Work item:
Can you retype, character for character, the lines of the items below, starting at the very first line and ending at the line that contains "adjuration to the", with both of those lines included?

------------------------------------------------------------

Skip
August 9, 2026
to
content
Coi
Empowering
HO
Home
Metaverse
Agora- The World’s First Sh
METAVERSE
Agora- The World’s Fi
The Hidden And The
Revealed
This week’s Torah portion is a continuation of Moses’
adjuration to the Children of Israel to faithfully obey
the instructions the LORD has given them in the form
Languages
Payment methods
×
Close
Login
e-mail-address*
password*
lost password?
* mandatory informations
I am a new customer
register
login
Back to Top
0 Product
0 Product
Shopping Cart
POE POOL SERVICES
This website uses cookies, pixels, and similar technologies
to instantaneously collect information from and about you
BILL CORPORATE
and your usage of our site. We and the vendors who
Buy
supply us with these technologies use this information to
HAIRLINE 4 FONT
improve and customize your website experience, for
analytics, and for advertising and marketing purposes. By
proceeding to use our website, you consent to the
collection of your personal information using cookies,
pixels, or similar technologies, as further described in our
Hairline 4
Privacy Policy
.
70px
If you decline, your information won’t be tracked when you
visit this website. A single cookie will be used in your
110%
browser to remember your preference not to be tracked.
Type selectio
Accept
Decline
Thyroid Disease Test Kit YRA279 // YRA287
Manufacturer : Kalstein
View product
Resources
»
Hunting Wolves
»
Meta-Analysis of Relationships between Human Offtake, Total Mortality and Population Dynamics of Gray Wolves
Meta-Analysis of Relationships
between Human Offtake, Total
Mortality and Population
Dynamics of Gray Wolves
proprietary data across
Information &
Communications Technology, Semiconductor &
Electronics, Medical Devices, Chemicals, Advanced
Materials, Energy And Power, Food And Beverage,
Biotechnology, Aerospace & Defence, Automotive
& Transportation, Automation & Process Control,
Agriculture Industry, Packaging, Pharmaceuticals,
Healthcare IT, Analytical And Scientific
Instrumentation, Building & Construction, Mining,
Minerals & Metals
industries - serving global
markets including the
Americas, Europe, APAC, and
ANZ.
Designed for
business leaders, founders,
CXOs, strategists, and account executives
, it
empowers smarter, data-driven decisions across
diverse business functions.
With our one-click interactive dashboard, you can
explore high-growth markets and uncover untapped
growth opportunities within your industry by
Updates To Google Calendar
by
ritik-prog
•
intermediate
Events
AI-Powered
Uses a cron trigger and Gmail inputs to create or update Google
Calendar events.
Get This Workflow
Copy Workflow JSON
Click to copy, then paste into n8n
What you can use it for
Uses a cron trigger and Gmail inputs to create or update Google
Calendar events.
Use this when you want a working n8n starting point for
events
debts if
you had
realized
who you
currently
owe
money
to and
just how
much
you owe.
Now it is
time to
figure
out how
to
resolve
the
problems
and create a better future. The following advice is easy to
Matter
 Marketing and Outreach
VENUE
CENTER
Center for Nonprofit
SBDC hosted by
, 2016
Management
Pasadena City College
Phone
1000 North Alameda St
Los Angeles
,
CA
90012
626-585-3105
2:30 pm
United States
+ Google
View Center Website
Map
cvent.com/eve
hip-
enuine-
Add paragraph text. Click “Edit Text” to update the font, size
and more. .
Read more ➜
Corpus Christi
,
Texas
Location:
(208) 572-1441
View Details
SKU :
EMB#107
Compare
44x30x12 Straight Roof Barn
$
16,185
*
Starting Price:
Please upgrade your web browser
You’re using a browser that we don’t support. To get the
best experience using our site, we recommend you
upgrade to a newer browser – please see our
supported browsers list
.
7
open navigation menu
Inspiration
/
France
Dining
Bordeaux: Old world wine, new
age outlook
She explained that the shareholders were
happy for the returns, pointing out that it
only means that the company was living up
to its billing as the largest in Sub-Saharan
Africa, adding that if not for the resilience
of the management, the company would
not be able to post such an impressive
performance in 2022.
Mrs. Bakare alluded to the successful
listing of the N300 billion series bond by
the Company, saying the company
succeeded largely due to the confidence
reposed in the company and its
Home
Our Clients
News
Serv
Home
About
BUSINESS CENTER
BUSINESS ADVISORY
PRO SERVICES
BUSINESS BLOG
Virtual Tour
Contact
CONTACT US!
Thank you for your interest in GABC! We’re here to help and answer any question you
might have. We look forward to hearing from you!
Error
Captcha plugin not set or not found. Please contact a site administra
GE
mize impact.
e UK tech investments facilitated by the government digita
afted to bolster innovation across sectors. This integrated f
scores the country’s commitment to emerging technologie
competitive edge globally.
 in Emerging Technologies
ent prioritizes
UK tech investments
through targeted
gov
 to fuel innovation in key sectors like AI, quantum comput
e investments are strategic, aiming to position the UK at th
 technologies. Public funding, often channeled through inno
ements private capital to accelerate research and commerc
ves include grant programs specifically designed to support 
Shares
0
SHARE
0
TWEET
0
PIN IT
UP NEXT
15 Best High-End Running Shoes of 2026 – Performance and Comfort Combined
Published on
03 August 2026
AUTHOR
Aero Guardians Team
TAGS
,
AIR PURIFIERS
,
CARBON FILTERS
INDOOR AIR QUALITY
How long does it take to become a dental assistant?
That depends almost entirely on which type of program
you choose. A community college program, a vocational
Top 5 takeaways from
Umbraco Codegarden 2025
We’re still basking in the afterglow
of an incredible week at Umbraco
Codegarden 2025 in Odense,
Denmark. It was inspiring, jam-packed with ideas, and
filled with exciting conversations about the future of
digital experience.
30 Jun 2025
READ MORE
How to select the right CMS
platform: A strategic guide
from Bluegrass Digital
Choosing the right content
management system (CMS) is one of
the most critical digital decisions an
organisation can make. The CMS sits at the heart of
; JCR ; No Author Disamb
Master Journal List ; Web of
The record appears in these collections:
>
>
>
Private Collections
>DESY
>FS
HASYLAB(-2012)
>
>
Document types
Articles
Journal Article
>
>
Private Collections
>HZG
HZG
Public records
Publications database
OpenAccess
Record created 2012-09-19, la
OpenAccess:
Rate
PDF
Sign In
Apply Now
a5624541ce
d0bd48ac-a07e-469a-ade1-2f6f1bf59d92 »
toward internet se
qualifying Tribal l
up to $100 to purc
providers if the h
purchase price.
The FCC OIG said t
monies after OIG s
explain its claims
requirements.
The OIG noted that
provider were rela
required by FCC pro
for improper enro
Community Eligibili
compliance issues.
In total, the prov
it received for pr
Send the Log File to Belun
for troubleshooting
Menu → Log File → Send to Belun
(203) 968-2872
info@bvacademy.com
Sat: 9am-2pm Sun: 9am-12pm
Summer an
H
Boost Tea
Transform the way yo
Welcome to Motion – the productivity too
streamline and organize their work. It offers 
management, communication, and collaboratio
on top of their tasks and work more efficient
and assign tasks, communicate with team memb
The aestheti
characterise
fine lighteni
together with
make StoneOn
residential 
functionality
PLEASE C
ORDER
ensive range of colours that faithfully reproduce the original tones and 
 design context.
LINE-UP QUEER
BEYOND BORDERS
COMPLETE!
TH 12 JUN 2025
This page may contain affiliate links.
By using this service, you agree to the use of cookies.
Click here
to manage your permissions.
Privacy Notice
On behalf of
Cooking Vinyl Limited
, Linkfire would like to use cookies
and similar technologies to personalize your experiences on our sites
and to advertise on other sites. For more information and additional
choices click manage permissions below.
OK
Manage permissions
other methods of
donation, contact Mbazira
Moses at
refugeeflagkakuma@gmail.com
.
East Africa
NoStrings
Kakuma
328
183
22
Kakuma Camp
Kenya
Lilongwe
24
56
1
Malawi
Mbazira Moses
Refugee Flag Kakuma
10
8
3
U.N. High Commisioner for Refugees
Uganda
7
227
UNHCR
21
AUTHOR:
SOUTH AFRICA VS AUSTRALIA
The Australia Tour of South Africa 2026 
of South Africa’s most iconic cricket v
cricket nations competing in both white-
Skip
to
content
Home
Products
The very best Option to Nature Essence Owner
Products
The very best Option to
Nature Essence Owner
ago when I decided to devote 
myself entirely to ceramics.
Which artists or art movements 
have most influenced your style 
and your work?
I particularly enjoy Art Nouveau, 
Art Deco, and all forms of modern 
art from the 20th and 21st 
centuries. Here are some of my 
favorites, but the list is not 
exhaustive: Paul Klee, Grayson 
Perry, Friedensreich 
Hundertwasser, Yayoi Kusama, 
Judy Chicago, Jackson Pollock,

------------------------------------------------------------

Result:
Skip
August 9, 2026
to
content
Coi
Empowering
HO
Home
Metaverse
Agora- The World’s First Sh
METAVERSE
Agora- The World’s Fi
The Hidden And The
Revealed
This week’s Torah portion is a continuation of Moses’
adjuration to the Children of Israel to faithfully obey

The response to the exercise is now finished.